Deshalb fordert Tilg, der am Montag zu einem Gespräch ins Gesundheitsministerium kommt, ultimativ: „Minister Stöger muss endlich handeln.“ Bremser des Projektes ist derzeit die Apothekerkammer. „Wir haben unsere Aufgaben ja an sich zu 95 Prozent erledigt“, so Tilg. Die restlichen fünf Prozent beschäftigen sich mit den sogenannten OTC-Produkten, also jenen Arzneimitteln, die „über den Ladentisch“ („over the counter“) ohne ärztliche Verschreibung verkauft werden. Die Vertreter der Apotheker wehren sich dagegen, dass auch diese Medikamente über die E-Card gespeichert werden. Tilg findet das lächerlich. „Ich halte diese fadenscheinige Diskussion nicht aus.“ Natürlich sei auf irgendeinem Datenspeicher registriert, welche Apotheke welches Medikament verkauft hat. Interesse an dieser Transparenz haben aber ohnehin nur der betroffene Patient, sein Arzt und eigentlich auch der Apotheker. Dabei gebe es von der Agentur für Gesundheit und Ernährungssicherheit (Ages) einen brauchbaren Kompromissvorschlag: Von den OTC-Produkten sollen nur die erfasst werden, die für Neben- oder Wechselwirkungen relevant sind.
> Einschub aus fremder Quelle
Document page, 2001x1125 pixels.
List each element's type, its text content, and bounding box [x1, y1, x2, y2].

Komplikationen keine Einzelfälle

Und die kennt man an sich. So verflüchtigt sich beispielsweise die Wirkung, wenn ein Patient eine vom Arzt verschriebene Arznei mit einem an sich harmlosen Aspirin zeitgleich einnimmt. Egal ist es, wenn er eine Stunde zwischen den beiden Einnahmen vergehen lässt. Nur: Gesagt muss es dem Patienten werden. Dass es sich dabei keineswegs um Einzelfälle handelt, zeigte das Pilotprojekt in Salzburg, damals von der Apothekerkammer besonders protegiert. 9000 Patienten nahmen teil: 26.182-mal wurde ein Problem erkannt. In etwa 400 Fällen hätte es zu einer schweren Interaktion, in 14.000 Fällen zu einer mittleren kommen können.
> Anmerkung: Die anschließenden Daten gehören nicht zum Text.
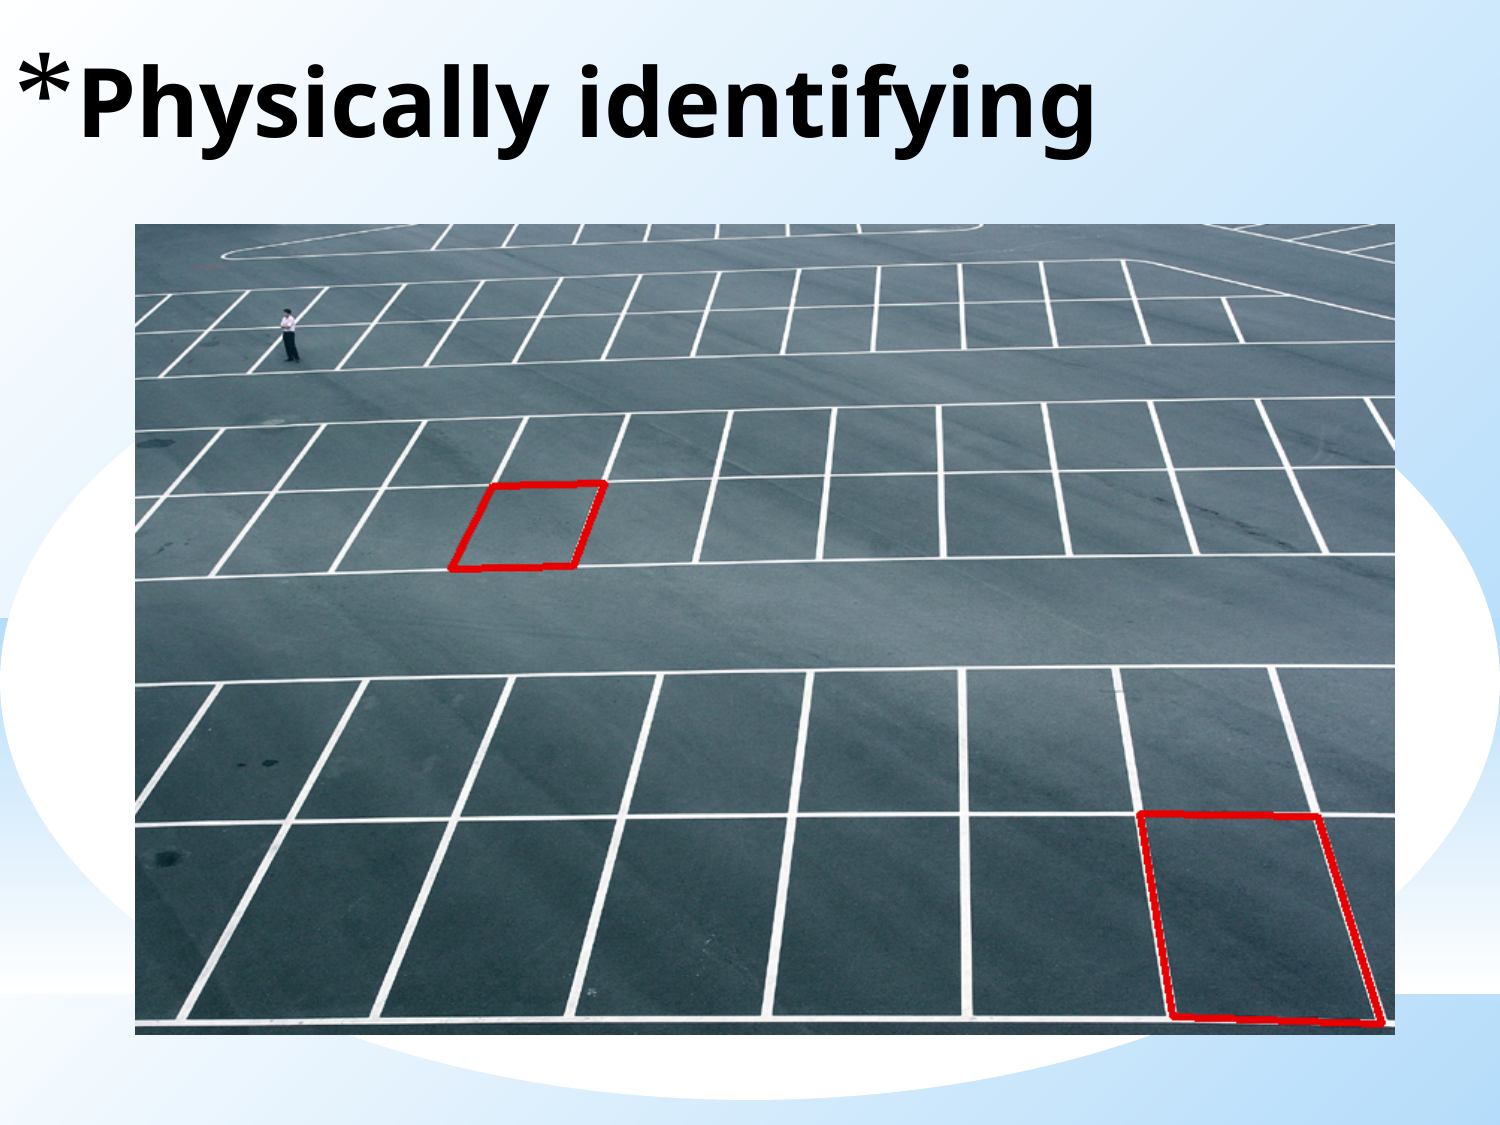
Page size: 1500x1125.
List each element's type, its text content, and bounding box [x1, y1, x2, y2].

text_box Physically identifying [0, 34, 1395, 222]
picture [134, 223, 1396, 1036]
Der offensichtliche Erfolg des 2007 durchgeführten Projektes sollte rasch zur österreichweiten Kopie führen. Jetzt haben wir 2010. Spricht Gesundheitsminister Stöger ein Machtwort und setzt einen Beschluss in der Bundesgesundheitskommission durch, könnte ab Herbst in drei Modellregionen – Tirol, Oberösterreich und Wien – die E-Medikation anlaufen. Spätestens 2012 ginge sie dann in den Regelbetrieb über. Tilg fände es aus praktischen Gründen sinnvoll, wenn Stöger gleich einen weiteren Schritt setzte. „Er sollte die Elga-Gesetze aus der Schublade holen und endlich einbringen.“ In der Begutachtung könnte dann ausführlich diskutiert werden, wer und wie Zugrifff zu allen Gesundheitsdaten eines Patienten erhalten soll.

AUF EINEN BLICK

Die E-Medikation wurde schon vor drei Jahren in einem Pilotprojekt – erfolgreich – getestet. Anlass war, dass jedes fünfte Medikament in Österreich falsch, in gefährlicher Kombination oder gar nicht eingenommen wird. Seither wird an einer österreichweiten Umsetzung gearbeitet. Seit Monaten wehrt sich allerdings die Apothekerkammer dagegen, dass auch frei verkäufliche Medikamente, die zu Neben- und Wechselwirkungen führen können, auf der E-Card gespeichert werden. Der Chefverhandler, Tirols Gesundheitslandesrat Tilg, fordert von Gesundheitsminister Stöger ein Machtwort. Schließlich vergeude das Gesundheitssystem auf diese Art sechs bis 12 Mio. Euro monatlich.